Social Media And Peace: Lessons From Kenya

The words of former United States President Abraham Lincoln, “government of the people for the people and by the people,” have become the go-to definition of democracy by many. The majority make decisions that bind not only themselves but also the minority. In 2017, Kenyans once again go to the polls and vote and all around are countdowns of days, hours, minutes and seconds to August 4. Politicians once again are on the campaign trail to promise heaven to their electorate; with the opposition urging the citizenry to refuse to let the reign of the current government continue. The government, on the other hand, continues to make its case for a second 5-year term reminding the electorate of the work they have done, mainly in the form of infrastructure development and promising even more, should they be allowed another opportunity at governance.

One of the opposition’s main arguments for their own government and against the current one is that in the years that the government has been in power, prices of commodities have risen dramatically and have continued to skyrocket. The average Kenyan’s basket of daily necessities comprises maize flour, bread, milk and sometimes wheat flour. Maize meal is the country’s staple food and the bedrock of the nation. Farmers across the country grow maize whether for sale or for their own consumption. So crucial is maize to the country, as is fufu to West African countries like Ghana and Nigeria, that whether or not the country is food secure or is facing starvation is determined by the number of sacks of maize harvested and in the government’s warehouses.

Kenyans on social media, especially those on Twitter, are known to be ungovernable when it comes to voicing their opinions on different issues. Sometimes it goes overboard when it gets very personal and insults start flying around. A perfect example is the reaction to former Finance Minister David Mwiraria’s death when tweets were sent out saying that death does not spare anyone, even those that have enriched themselves using stolen funds. Mr. Mwiraria was allegedly a party to the Anglo–Leasing scandal that saw the country lose billions of dollars.
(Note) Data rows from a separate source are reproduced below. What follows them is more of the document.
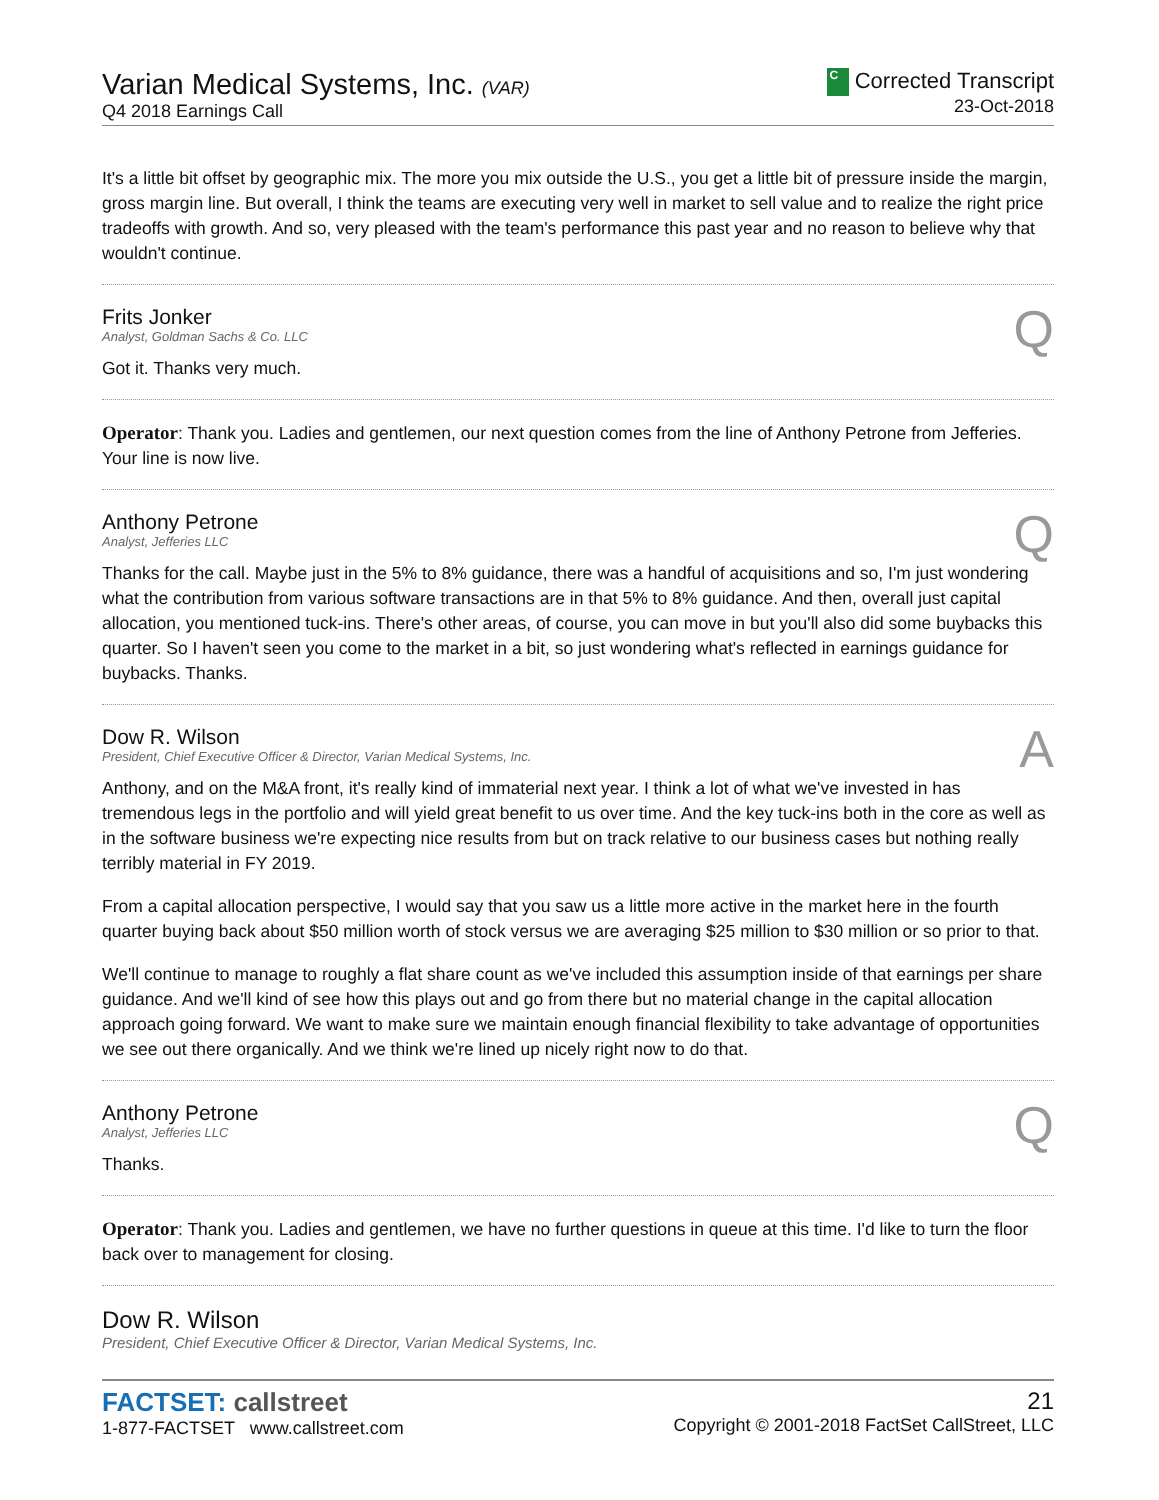Varian Medical Systems, Inc. (VAR)
Q4 2018 Earnings Call
C Corrected Transcript
23-Oct-2018
It's a little bit offset by geographic mix. The more you mix outside the U.S., you get a little bit of pressure inside the margin, gross margin line. But overall, I think the teams are executing very well in market to sell value and to realize the right price tradeoffs with growth. And so, very pleased with the team's performance this past year and no reason to believe why that wouldn't continue.
Frits Jonker
Analyst, Goldman Sachs & Co. LLC
Q
Got it. Thanks very much.
Operator: Thank you. Ladies and gentlemen, our next question comes from the line of Anthony Petrone from Jefferies. Your line is now live.
Anthony Petrone
Analyst, Jefferies LLC
Q
Thanks for the call. Maybe just in the 5% to 8% guidance, there was a handful of acquisitions and so, I'm just wondering what the contribution from various software transactions are in that 5% to 8% guidance. And then, overall just capital allocation, you mentioned tuck-ins. There's other areas, of course, you can move in but you'll also did some buybacks this quarter. So I haven't seen you come to the market in a bit, so just wondering what's reflected in earnings guidance for buybacks. Thanks.
Dow R. Wilson
President, Chief Executive Officer & Director, Varian Medical Systems, Inc.
A
Anthony, and on the M&A front, it's really kind of immaterial next year. I think a lot of what we've invested in has tremendous legs in the portfolio and will yield great benefit to us over time. And the key tuck-ins both in the core as well as in the software business we're expecting nice results from but on track relative to our business cases but nothing really terribly material in FY 2019.
From a capital allocation perspective, I would say that you saw us a little more active in the market here in the fourth quarter buying back about $50 million worth of stock versus we are averaging $25 million to $30 million or so prior to that.
We'll continue to manage to roughly a flat share count as we've included this assumption inside of that earnings per share guidance. And we'll kind of see how this plays out and go from there but no material change in the capital allocation approach going forward. We want to make sure we maintain enough financial flexibility to take advantage of opportunities we see out there organically. And we think we're lined up nicely right now to do that.
Anthony Petrone
Analyst, Jefferies LLC
Q
Thanks.
Operator: Thank you. Ladies and gentlemen, we have no further questions in queue at this time. I'd like to turn the floor back over to management for closing.
Dow R. Wilson
President, Chief Executive Officer & Director, Varian Medical Systems, Inc.
FACTSET: callstreet
1-877-FACTSET www.callstreet.com
21
Copyright © 2001-2018 FactSet CallStreet, LLC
As a reaction to the rising prices of basic commodities,  Kenyans have taken to making memes about the situation; some memes depict that now the way to capture the attention of a woman is not to buy her roses and fancy dinners, rather it is to get her a packet of milk and maize flour. Another idea has been the idea that now wealth is not defined by the car that one drives, but rather whether or not they can buy a packet of milk and maize flour, and how many packets they can buy. Other memes show Kenyans storing maize flour in safes as is done with valuables such as jewellery and money.

It is indeed a sad situation that life is only becoming more expensive but it is heart-warming to see humour being used to deal with the challenges life keeps hurling in people’s direction. Social media is definitely a double edged sword. Sometimes, it is a source of pain, especially when used to propagate hate and spread messages of violence as is the norm particularly with issues of religion, race and gender. Other times, it keeps us glued to our smartphones, tablets, computers, and other devices because of the humour shared among different people from all parts of the globe, such as messages of peace, love, unity and hope.

It is little things like these that remind us that there are other ways of dealing with different are more peaceful situations do not involve bloodshed, instead, it ingrains a tolerance within us for differences and the importance of learning to agree to disagree.